CEO manager or Game-changer?

What’s unnerving and nervy is how Obama combines idealism and ruthless pragmatism in the same speech. At the National Archives, Obama elevated “accountability and oversight” as “the hallmarks of our Constitutional system” just before defending an ill-defined, extra-legal “architecture” for terrorists that cries out for accountability. This great educator has yet to reconcile Constitutional checks and balances with military tribunals begun by Bush, embarrassing photos, secret prisons and the scourge of indefinite, “preventative” detention. It’s bad enough to have re-worked torture from the Chinese communists. Do we now borrow Chinese legal violations: arrest without arraignment, due process, or trials?

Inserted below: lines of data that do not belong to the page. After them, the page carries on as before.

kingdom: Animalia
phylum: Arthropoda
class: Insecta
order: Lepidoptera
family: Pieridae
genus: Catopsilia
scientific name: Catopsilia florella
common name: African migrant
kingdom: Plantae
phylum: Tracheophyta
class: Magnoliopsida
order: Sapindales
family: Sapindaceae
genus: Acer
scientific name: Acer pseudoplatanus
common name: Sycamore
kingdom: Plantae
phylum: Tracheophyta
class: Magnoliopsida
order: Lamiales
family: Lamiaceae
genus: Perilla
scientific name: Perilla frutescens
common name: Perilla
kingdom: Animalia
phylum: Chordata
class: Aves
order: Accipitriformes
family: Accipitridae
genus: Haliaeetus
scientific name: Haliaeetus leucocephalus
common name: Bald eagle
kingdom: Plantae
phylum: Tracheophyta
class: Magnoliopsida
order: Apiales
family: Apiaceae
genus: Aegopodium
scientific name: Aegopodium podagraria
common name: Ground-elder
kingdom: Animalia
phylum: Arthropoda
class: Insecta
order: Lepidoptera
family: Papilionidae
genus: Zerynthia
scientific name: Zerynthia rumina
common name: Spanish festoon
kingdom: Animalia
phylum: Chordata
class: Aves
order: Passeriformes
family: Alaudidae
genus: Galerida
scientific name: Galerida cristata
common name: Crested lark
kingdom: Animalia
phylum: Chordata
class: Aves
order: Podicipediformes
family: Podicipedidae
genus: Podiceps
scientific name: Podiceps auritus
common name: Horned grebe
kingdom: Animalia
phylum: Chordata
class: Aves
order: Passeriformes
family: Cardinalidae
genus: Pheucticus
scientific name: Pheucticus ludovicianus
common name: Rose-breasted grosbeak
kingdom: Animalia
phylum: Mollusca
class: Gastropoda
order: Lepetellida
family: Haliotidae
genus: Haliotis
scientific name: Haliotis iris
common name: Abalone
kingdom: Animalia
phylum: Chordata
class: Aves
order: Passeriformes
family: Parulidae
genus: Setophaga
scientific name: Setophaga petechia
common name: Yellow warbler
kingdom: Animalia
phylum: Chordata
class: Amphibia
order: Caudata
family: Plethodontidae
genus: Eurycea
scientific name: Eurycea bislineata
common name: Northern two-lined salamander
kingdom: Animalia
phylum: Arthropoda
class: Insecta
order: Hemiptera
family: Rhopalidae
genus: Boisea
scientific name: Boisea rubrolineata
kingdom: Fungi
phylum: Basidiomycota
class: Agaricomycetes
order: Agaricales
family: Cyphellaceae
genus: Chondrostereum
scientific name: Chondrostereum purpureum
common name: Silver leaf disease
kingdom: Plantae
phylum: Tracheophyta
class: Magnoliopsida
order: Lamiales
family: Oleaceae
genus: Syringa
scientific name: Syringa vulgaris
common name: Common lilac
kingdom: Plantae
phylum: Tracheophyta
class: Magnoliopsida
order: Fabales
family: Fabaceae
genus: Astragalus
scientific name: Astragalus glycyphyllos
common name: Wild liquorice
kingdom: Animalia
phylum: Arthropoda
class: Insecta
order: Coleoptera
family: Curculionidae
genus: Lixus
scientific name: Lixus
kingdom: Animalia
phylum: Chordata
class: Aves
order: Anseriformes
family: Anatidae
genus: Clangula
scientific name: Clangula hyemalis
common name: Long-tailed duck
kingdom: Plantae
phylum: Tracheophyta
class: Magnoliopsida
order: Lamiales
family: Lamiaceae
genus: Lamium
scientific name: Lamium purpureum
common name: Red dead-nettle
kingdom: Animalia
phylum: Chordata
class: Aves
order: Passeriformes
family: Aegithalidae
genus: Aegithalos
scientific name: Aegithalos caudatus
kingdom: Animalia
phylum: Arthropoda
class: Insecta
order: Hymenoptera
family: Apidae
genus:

And yet, outrage over freeing two dozen terrorists (vs. thousands at large) invites new legal thinking. Credit Obama for openness before decisions, partnership with Congress, and welcoming public challenge (indeed outrage on retention). What a stunning shift from rule by Bush’s egregious gut instinct, or faith alone (from that higher Father), or reactionary demagogues (yes, that Dick Cheney). Even when visibly the Compromiser in Chief, Obama still displays what Bush scorned, “a decent respect to the opinions of mankind.” No divinely ordained truth from Obama, nor aged fathers – fabled, oedipal, or surrogate. After Bush, that’s a deluge of democracy from a president still getting his bearings.

The Drama Unfolds, the End Unknown

Welcome to front row seats and a suspenseful drama without clear finale. We all get to argue whether Obama’s consensus-building means forever playing it safe, or whether his reforms will truly “insure domestic Tranquility, provide for the common defense, promote the general Welfare, and secure the Blessings of Liberty to ourselves and our Posterity.” Has America turned a corner, or just ceased to move backward? Is Obama style over substance, for then the danger is being enticed by a prettified change only the wealthy can believe in?

George Bush Cheney disapproved a long-held theory of mine, that no one president matters that much. Wouldn't the massive anchor of Washington precedence, with media revelations, be counterweight to dictatorship? That defunct notion is reinforced daily by an unapologetic Cheney on the loose, his dark nightmares struggling to tarnish and thus handcuff Obama’s brightness. Who has a clue whether the circumspect president we elected will attain greatness or go down as a good but circumstantial politician, like Bill Clinton, whose achievements never quite matched the great promise?